(Collected data)

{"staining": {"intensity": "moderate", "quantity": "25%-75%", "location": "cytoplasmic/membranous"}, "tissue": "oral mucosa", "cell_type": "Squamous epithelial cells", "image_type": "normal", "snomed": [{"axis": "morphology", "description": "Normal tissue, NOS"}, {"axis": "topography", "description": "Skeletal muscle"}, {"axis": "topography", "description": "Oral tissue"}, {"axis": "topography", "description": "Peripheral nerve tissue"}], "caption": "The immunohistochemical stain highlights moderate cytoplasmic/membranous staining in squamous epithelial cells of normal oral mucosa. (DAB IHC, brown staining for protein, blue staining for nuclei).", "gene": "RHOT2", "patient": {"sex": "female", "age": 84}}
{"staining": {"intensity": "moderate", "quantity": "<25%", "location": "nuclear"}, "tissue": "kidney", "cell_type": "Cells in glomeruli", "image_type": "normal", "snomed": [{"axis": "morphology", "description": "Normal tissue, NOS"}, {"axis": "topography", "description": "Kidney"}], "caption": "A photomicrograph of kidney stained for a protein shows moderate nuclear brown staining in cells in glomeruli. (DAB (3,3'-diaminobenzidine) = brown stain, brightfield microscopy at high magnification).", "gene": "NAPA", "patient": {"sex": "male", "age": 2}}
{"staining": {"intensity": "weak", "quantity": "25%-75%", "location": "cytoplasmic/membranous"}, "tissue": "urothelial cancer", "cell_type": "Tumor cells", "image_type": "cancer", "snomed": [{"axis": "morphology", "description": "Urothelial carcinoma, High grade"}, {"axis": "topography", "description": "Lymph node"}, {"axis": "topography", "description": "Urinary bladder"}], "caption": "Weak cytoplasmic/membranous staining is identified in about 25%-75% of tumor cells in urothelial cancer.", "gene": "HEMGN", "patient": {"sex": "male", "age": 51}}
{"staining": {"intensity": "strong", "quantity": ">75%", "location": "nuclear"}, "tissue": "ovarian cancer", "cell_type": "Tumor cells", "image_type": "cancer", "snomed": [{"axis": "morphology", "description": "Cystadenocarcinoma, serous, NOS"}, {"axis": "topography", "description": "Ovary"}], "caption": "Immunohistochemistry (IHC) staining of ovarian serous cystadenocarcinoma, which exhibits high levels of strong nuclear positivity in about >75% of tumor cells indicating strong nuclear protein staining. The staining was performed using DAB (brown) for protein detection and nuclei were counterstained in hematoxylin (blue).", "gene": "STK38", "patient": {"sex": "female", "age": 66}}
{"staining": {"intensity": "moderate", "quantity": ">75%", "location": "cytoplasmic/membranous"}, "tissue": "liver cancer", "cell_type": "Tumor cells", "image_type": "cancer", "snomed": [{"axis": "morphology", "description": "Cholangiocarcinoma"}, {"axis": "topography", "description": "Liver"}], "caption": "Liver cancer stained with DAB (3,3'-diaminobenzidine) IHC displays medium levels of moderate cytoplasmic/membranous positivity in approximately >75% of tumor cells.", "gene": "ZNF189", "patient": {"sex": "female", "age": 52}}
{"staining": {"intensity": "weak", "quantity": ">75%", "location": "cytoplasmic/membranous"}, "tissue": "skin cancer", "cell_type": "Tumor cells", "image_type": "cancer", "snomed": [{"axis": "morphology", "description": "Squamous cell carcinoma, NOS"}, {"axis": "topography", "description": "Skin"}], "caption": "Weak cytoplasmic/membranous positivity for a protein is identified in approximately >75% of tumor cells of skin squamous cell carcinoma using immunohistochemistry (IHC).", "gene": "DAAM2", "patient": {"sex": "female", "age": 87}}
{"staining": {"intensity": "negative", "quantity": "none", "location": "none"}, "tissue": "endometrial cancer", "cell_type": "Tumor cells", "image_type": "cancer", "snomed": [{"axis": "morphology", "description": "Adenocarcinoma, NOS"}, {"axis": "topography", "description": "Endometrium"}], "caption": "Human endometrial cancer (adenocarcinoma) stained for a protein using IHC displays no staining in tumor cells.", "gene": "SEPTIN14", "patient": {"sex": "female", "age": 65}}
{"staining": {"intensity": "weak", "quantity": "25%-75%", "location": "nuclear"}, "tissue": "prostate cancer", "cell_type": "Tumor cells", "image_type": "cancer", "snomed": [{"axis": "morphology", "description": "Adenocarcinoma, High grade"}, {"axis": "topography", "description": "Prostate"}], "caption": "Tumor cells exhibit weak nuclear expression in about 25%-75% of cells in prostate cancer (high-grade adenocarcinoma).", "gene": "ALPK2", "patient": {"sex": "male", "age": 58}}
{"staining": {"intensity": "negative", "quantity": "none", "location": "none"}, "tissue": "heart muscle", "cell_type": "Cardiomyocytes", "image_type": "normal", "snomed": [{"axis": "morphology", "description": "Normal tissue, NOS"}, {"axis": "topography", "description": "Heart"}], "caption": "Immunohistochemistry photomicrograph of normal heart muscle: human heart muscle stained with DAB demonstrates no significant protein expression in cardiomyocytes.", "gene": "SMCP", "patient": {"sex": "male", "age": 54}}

## Prompt:
Where does the word "none" appear in the records above? Return every line that holds it.

## Solved problem:
{"staining": {"intensity": "negative", "quantity": "none", "location": "none"}, "tissue": "endometrial cancer", "cell_type": "Tumor cells", "image_type": "cancer", "snomed": [{"axis": "morphology", "description": "Adenocarcinoma, NOS"}, {"axis": "topography", "description": "Endometrium"}], "caption": "Human endometrial cancer (adenocarcinoma) stained for a protein using IHC displays no staining in tumor cells.", "gene": "SEPTIN14", "patient": {"sex": "female", "age": 65}}
{"staining": {"intensity": "negative", "quantity": "none", "location": "none"}, "tissue": "heart muscle", "cell_type": "Cardiomyocytes", "image_type": "normal", "snomed": [{"axis": "morphology", "description": "Normal tissue, NOS"}, {"axis": "topography", "description": "Heart"}], "caption": "Immunohistochemistry photomicrograph of normal heart muscle: human heart muscle stained with DAB demonstrates no significant protein expression in cardiomyocytes.", "gene": "SMCP", "patient": {"sex": "male", "age": 54}}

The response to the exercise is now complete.